▶ [Required work]: From the data below, copy each line that includes the word "parameter".

Hardware design source data:
++++++++++++++++++++
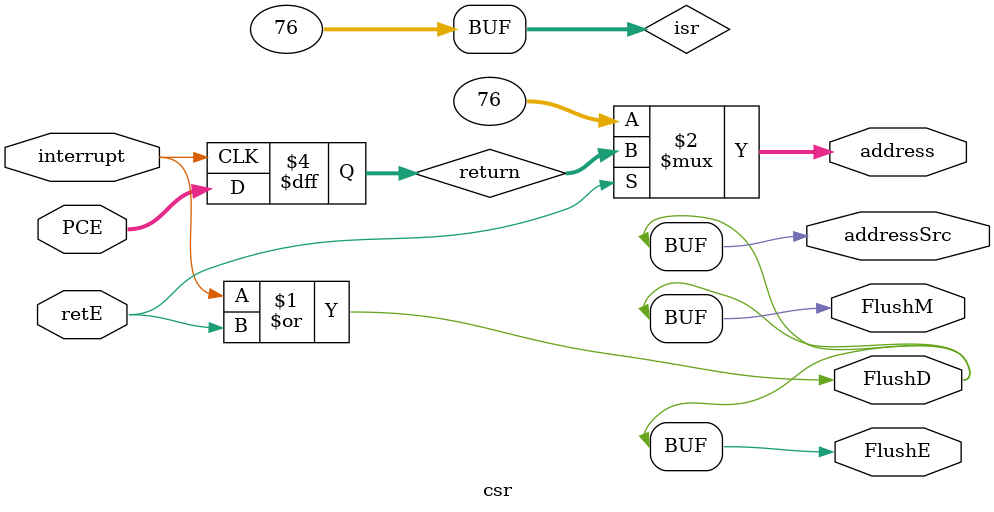
<source format=v>
`timescale 1ns / 1ps
module csr(interrupt, PCE, retE, FlushD, FlushE, FlushM, address, addressSrc);
input interrupt;
input [31:0] PCE;
input retE;

output FlushD;
output FlushE;
output FlushM;
output [31:0] address;
output addressSrc;

reg [31:0] return;

wire [31:0] isr = 32'd76;

assign addressSrc = interrupt | retE;
assign FlushD = addressSrc;
assign FlushE = addressSrc;
assign FlushM = addressSrc;
assign address = (retE)? return : isr;

always @(posedge interrupt)
begin
    return <= PCE;
end

endmodule

</source>
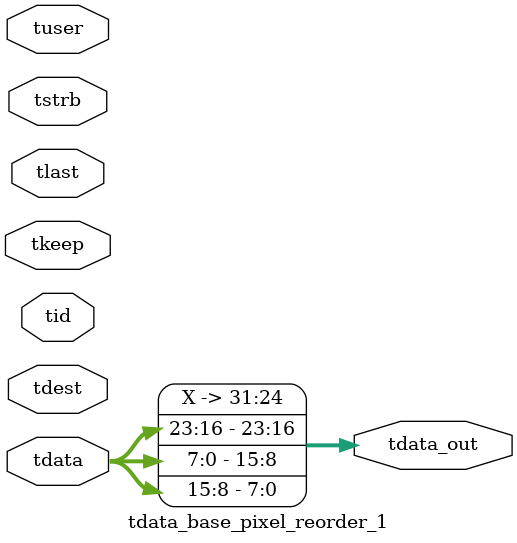
<source format=v>


`timescale 1ps/1ps

module tdata_base_pixel_reorder_1 #
(
parameter C_S_AXIS_TDATA_WIDTH = 32,
parameter C_S_AXIS_TUSER_WIDTH = 0,
parameter C_S_AXIS_TID_WIDTH   = 0,
parameter C_S_AXIS_TDEST_WIDTH = 0,
parameter C_M_AXIS_TDATA_WIDTH = 32
)
(
input  [(C_S_AXIS_TDATA_WIDTH == 0 ? 1 : C_S_AXIS_TDATA_WIDTH)-1:0     ] tdata,
input  [(C_S_AXIS_TUSER_WIDTH == 0 ? 1 : C_S_AXIS_TUSER_WIDTH)-1:0     ] tuser,
input  [(C_S_AXIS_TID_WIDTH   == 0 ? 1 : C_S_AXIS_TID_WIDTH)-1:0       ] tid,
input  [(C_S_AXIS_TDEST_WIDTH == 0 ? 1 : C_S_AXIS_TDEST_WIDTH)-1:0     ] tdest,
input  [(C_S_AXIS_TDATA_WIDTH/8)-1:0 ] tkeep,
input  [(C_S_AXIS_TDATA_WIDTH/8)-1:0 ] tstrb,
input                                                                    tlast,
output [C_M_AXIS_TDATA_WIDTH-1:0] tdata_out
);

assign tdata_out = {tdata[47:40],tdata[31:24],tdata[39:32],tdata[23:16],tdata[7:0],tdata[15:8]};

endmodule


</source>
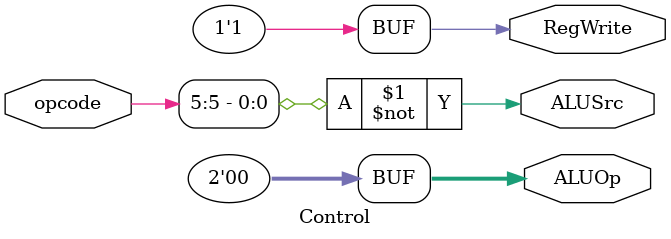
<source format=v>
module Control
(
    opcode,
    ALUOp,
    ALUSrc,
    RegWrite,
);

// Interface
input [6:0] opcode;

output [1:0] ALUOp;
output ALUSrc;
output RegWrite;

// Spec:
// Only 0b'0110011 (R-type) or 0b'0010011 (I-type) is expected to be used in this lab.
//
// ALUOp: not specified
// ALUSrc is determined by opcode[5].
// RegWrite is always 1.

// Implementation
assign ALUOp = 0;
assign ALUSrc = ~opcode[5];
assign RegWrite = 1;

endmodule

</source>
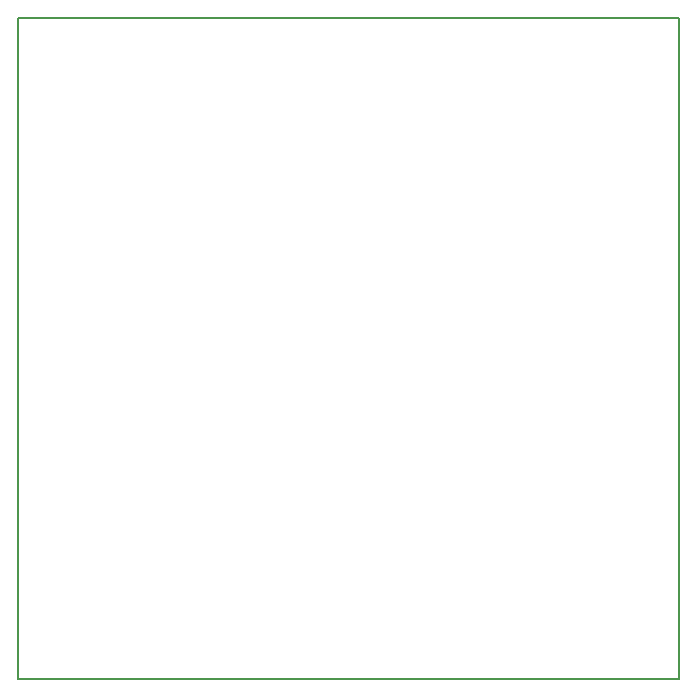
<source format=gbr>
G04 (created by PCBNEW (2013-07-07 BZR 4022)-stable) date 10/24/2013 12:23:05 AM*
%MOIN*%
G04 Gerber Fmt 3.4, Leading zero omitted, Abs format*
%FSLAX34Y34*%
G01*
G70*
G90*
G04 APERTURE LIST*
%ADD10C,0.00590551*%
%ADD11C,0.008*%
G04 APERTURE END LIST*
G54D10*
G54D11*
X33858Y-33858D02*
X11811Y-33858D01*
X33858Y-11811D02*
X33858Y-33858D01*
X11811Y-11811D02*
X33858Y-11811D01*
X11811Y-33858D02*
X11811Y-11811D01*
M02*

</source>
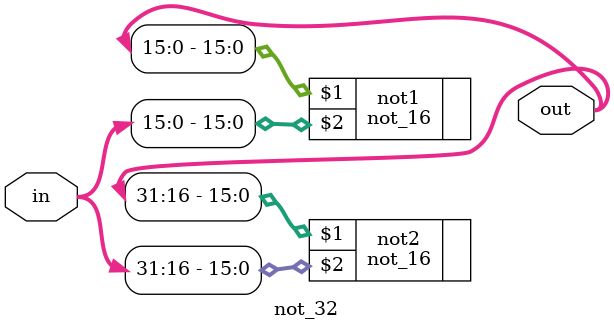
<source format=v>
module not_32(out, in);
	input [31:0] in;
	output [31:0] out;
	
	not_16 not1(out[15:0], in[15:0]);
	not_16 not2(out[31:16], in[31:16]);
endmodule

</source>
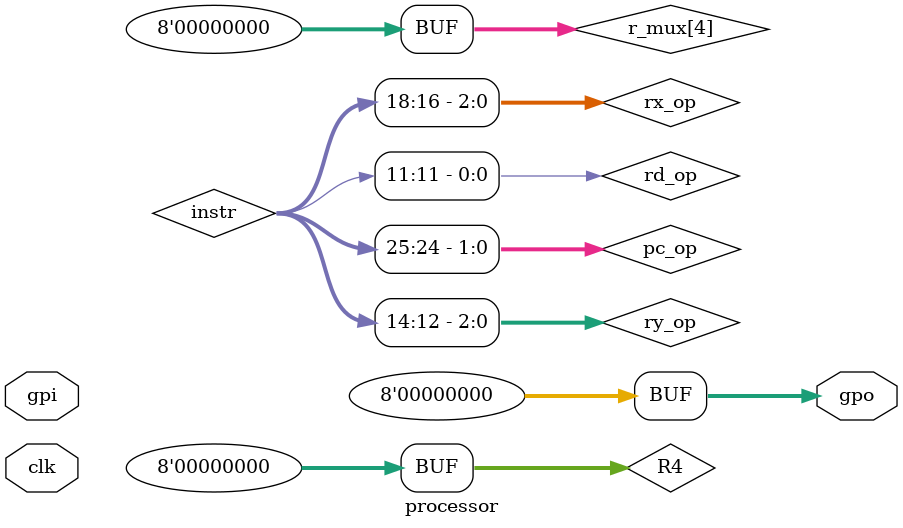
<source format=v>
`timescale 1ns / 1ps


module processor(
    input clk,
    input [7:0]gpi,
    output [7:0]gpo
);

// Memory Blocks
wire [7:0]alu_res;    
wire [7:0]data;    
d_mem data_memory
(
  .address(alu_res),
  .data(data)
);

wire [7:0]pc_addr;    
wire [31:0]instr;
i_mem instruction_memory
(
  .address(pc_addr),
  .data(instr)
);

wire [1:0]pc_op;
wire [1:0]alu_op;
wire [2:0]rx_op;
wire imm_op;
wire [2:0]ry_op;
wire rd_op;
wire [2:0]d_op;
wire [7:0]imm;

assign pc_op = instr[25:24];
assign alu_op = instr[21:20];
assign rx_op = instr[18:16];
assign imm_op = instr[15];
assign ry_op = instr[14:12];
assign rd_op = instr[11];
assign d_op = instr[10:8];
assign imm = instr[7:0];

// RD_MUX
wire [7:0]rd_mux;
assign rd_mux = rd_op ? data : alu_res;

// PC_MUX ( logic in always @(posedge clk))
//wire [7:0]pc_mux;
wire jump_flag;
//assign pc_mux = jump_flag ? alu_res : R7+1; 

reg [7:0]R0 = 0;
reg [7:0]R1 = 0;
reg [7:0]R2 = 0;
reg [7:0]R3 = 0;
reg [7:0]R4 = 0;
reg [7:0]R5 = 0;
reg [7:0]R6 = 0;
reg [7:0]R7 = 0;

always @(posedge clk)
begin
    R0 <= (d_op == 0) ? rd_mux : R0;
    R1 <= (d_op == 1) ? rd_mux : R1;
    R2 <= (d_op == 2) ? rd_mux : R2;
    R3 <= (d_op == 3) ? rd_mux : R3;
//    R4 <= (d_op == 4) ? rd_mux : R4;
//    R5 <= (d_op == 5) ? rd_mux : R5;
    R5 <= gpi;
    R6 <= (d_op == 6) ? 0 : R6;
    // PC MUX
    R7 <= (jump_flag) ? alu_res : R7+1;
end
assign gpo = R4;

assign pc_addr = R7;

wire [7:0] r_mux[7:0];
//wire [7:0] ry_mux[7:0];

assign r_mux[0] = R0;
assign r_mux[1] = R1; 
assign r_mux[2] = R2; 
assign r_mux[3] = R3; 
assign r_mux[4] = R4; 
assign r_mux[5] = R5; 
assign r_mux[6] = R6; 
assign r_mux[7] = R7;

//assign ry_mux[0] = R0;
//assign ry_mux[1] = R1; 
//assign ry_mux[2] = R2; 
//assign ry_mux[3] = R3; 
//assign ry_mux[4] = R4; 
//assign ry_mux[5] = R5; 
//assign ry_mux[6] = R6; 
//assign ry_mux[7] = R7;

// IMM MUX
wire [7:0]imm_mux;
assign imm_mux = imm_op ? imm : r_mux[ry_op];


// ALU MUX
wire [7:0]alu_mux[3:0];

assign alu_mux[0] = r_mux[rx_op] && imm_mux;
assign alu_mux[1] = r_mux[rx_op] + imm_mux;
assign alu_mux[2] = r_mux[rx_op] == 0;
assign alu_mux[3] = imm_mux;

assign alu_res = alu_mux[alu_op];

// JUMP CONDITION
wire cmp_res;
assign cmp_res = alu_mux[2];
reg jump_reg = 0;
always @(*) 
begin
    // no jump
    if(pc_op == 0)
    begin
        jump_reg = 0;
    end

    // jump
    if(pc_op == 1)
    begin
        jump_reg = 1;
    end
    
    // jnz
    if(pc_op == 2)
    begin 
        jump_reg = cmp_res != 0 ? 1 : 0;
    end
    
    // jz
    if(pc_op == 3)
    begin 
        jump_reg = cmp_res == 0 ? 1 : 0;
    end
end
assign jump_flag = jump_reg;

endmodule

</source>
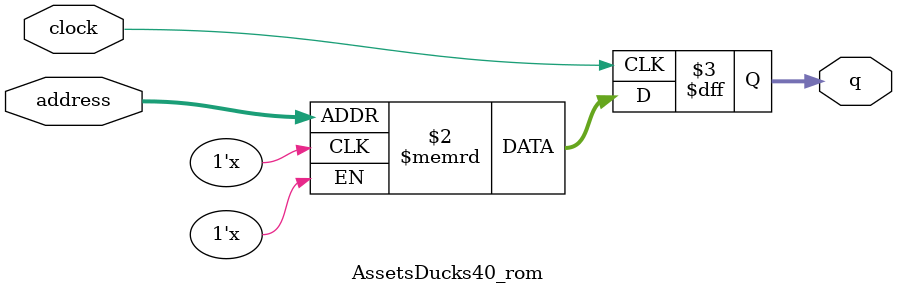
<source format=sv>
module AssetsDucks40_rom (
	input logic clock,
	input logic [11:0] address,
	output logic [3:0] q
);

logic [3:0] memory [0:4095] /* synthesis ram_init_file = "./AssetsDucks40/AssetsDucks40.mif" */;

always_ff @ (posedge clock) begin
	q <= memory[address];
end

endmodule

</source>
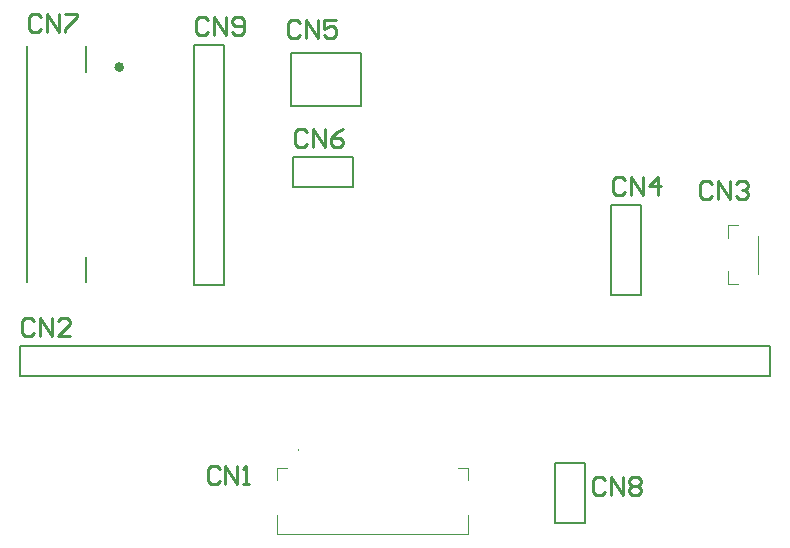
<source format=gto>
G04*
G04 #@! TF.GenerationSoftware,Altium Limited,Altium Designer,23.3.1 (30)*
G04*
G04 Layer_Color=65535*
%FSLAX25Y25*%
%MOIN*%
G70*
G04*
G04 #@! TF.SameCoordinates,C9CCD98B-DB78-4EC8-A63A-9DC0D68B0965*
G04*
G04*
G04 #@! TF.FilePolarity,Positive*
G04*
G01*
G75*
%ADD10C,0.00394*%
%ADD11C,0.01575*%
%ADD12C,0.00787*%
%ADD13C,0.01000*%
D10*
X379394Y184673D02*
G03*
X379394Y184280I0J-197D01*
G01*
D02*
G03*
X379394Y184673I0J197D01*
G01*
X372307Y156327D02*
Y162626D01*
Y156327D02*
X435693D01*
Y162626D01*
Y174437D02*
Y178342D01*
X432587Y178374D02*
X435693Y178342D01*
X372307Y178374D02*
X375492D01*
X372307Y174437D02*
Y178374D01*
X522551Y239721D02*
Y244051D01*
Y239721D02*
X525701D01*
X522551Y255075D02*
Y259405D01*
X525701D01*
X532394Y243264D02*
Y255862D01*
D11*
X320384Y312075D02*
G03*
X320384Y312075I-810J0D01*
G01*
D12*
X465000Y180000D02*
X475000D01*
Y160000D02*
Y180000D01*
X465000Y160000D02*
X475000D01*
X465000D02*
Y180000D01*
X493500Y236000D02*
Y266000D01*
X483500D02*
X493500D01*
X483500Y236000D02*
Y266000D01*
Y236000D02*
X493500D01*
X536500Y209000D02*
Y219000D01*
X286500Y209000D02*
X536500D01*
X286500D02*
Y219000D01*
X294000D01*
X536500D01*
X397500Y272000D02*
Y282000D01*
X377500Y272000D02*
X397500D01*
X377500D02*
Y282000D01*
X397500D01*
X376949Y316693D02*
X400177D01*
Y298976D02*
Y316693D01*
X376949Y298976D02*
X400177D01*
X376949D02*
Y316693D01*
X308583Y310449D02*
Y319181D01*
X288898Y240441D02*
Y319181D01*
X308583Y240441D02*
Y248677D01*
X344500Y239500D02*
X354500D01*
X344500D02*
Y319500D01*
X354500D01*
Y239500D02*
Y319500D01*
D13*
X353001Y177999D02*
X352001Y178999D01*
X350002D01*
X349002Y177999D01*
Y174001D01*
X350002Y173001D01*
X352001D01*
X353001Y174001D01*
X355000Y173001D02*
Y178999D01*
X358999Y173001D01*
Y178999D01*
X360998Y173001D02*
X362998D01*
X361998D01*
Y178999D01*
X360998Y177999D01*
X481501Y174499D02*
X480502Y175499D01*
X478502D01*
X477503Y174499D01*
Y170501D01*
X478502Y169501D01*
X480502D01*
X481501Y170501D01*
X483501Y169501D02*
Y175499D01*
X487499Y169501D01*
Y175499D01*
X489499Y174499D02*
X490498Y175499D01*
X492498D01*
X493497Y174499D01*
Y173500D01*
X492498Y172500D01*
X493497Y171500D01*
Y170501D01*
X492498Y169501D01*
X490498D01*
X489499Y170501D01*
Y171500D01*
X490498Y172500D01*
X489499Y173500D01*
Y174499D01*
X490498Y172500D02*
X492498D01*
X488099Y274398D02*
X487099Y275398D01*
X485100D01*
X484100Y274398D01*
Y270400D01*
X485100Y269400D01*
X487099D01*
X488099Y270400D01*
X490098Y269400D02*
Y275398D01*
X494097Y269400D01*
Y275398D01*
X499095Y269400D02*
Y275398D01*
X496096Y272399D01*
X500095D01*
X517299Y273098D02*
X516299Y274098D01*
X514300D01*
X513300Y273098D01*
Y269100D01*
X514300Y268100D01*
X516299D01*
X517299Y269100D01*
X519298Y268100D02*
Y274098D01*
X523297Y268100D01*
Y274098D01*
X525296Y273098D02*
X526296Y274098D01*
X528295D01*
X529295Y273098D01*
Y272099D01*
X528295Y271099D01*
X527295D01*
X528295D01*
X529295Y270099D01*
Y269100D01*
X528295Y268100D01*
X526296D01*
X525296Y269100D01*
X291099Y227398D02*
X290099Y228398D01*
X288100D01*
X287100Y227398D01*
Y223400D01*
X288100Y222400D01*
X290099D01*
X291099Y223400D01*
X293098Y222400D02*
Y228398D01*
X297097Y222400D01*
Y228398D01*
X303095Y222400D02*
X299096D01*
X303095Y226399D01*
Y227398D01*
X302095Y228398D01*
X300096D01*
X299096Y227398D01*
X382099Y290398D02*
X381099Y291398D01*
X379100D01*
X378100Y290398D01*
Y286400D01*
X379100Y285400D01*
X381099D01*
X382099Y286400D01*
X384098Y285400D02*
Y291398D01*
X388097Y285400D01*
Y291398D01*
X394095D02*
X392095Y290398D01*
X390096Y288399D01*
Y286400D01*
X391096Y285400D01*
X393095D01*
X394095Y286400D01*
Y287399D01*
X393095Y288399D01*
X390096D01*
X379799Y326698D02*
X378799Y327698D01*
X376800D01*
X375800Y326698D01*
Y322700D01*
X376800Y321700D01*
X378799D01*
X379799Y322700D01*
X381798Y321700D02*
Y327698D01*
X385797Y321700D01*
Y327698D01*
X391795D02*
X387796D01*
Y324699D01*
X389795Y325699D01*
X390795D01*
X391795Y324699D01*
Y322700D01*
X390795Y321700D01*
X388796D01*
X387796Y322700D01*
X293499Y328698D02*
X292499Y329698D01*
X290500D01*
X289500Y328698D01*
Y324700D01*
X290500Y323700D01*
X292499D01*
X293499Y324700D01*
X295498Y323700D02*
Y329698D01*
X299497Y323700D01*
Y329698D01*
X301496D02*
X305495D01*
Y328698D01*
X301496Y324700D01*
Y323700D01*
X349099Y327898D02*
X348099Y328898D01*
X346100D01*
X345100Y327898D01*
Y323900D01*
X346100Y322900D01*
X348099D01*
X349099Y323900D01*
X351098Y322900D02*
Y328898D01*
X355097Y322900D01*
Y328898D01*
X357096Y323900D02*
X358096Y322900D01*
X360095D01*
X361095Y323900D01*
Y327898D01*
X360095Y328898D01*
X358096D01*
X357096Y327898D01*
Y326899D01*
X358096Y325899D01*
X361095D01*
M02*

</source>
++++++++++++++++++++
▶ [Answer box]:
parameter C_S_AXIS_TDATA_WIDTH = 32,
parameter C_S_AXIS_TUSER_WIDTH = 0,
parameter C_S_AXIS_TID_WIDTH   = 0,
parameter C_S_AXIS_TDEST_WIDTH = 0,
parameter C_M_AXIS_TDATA_WIDTH = 32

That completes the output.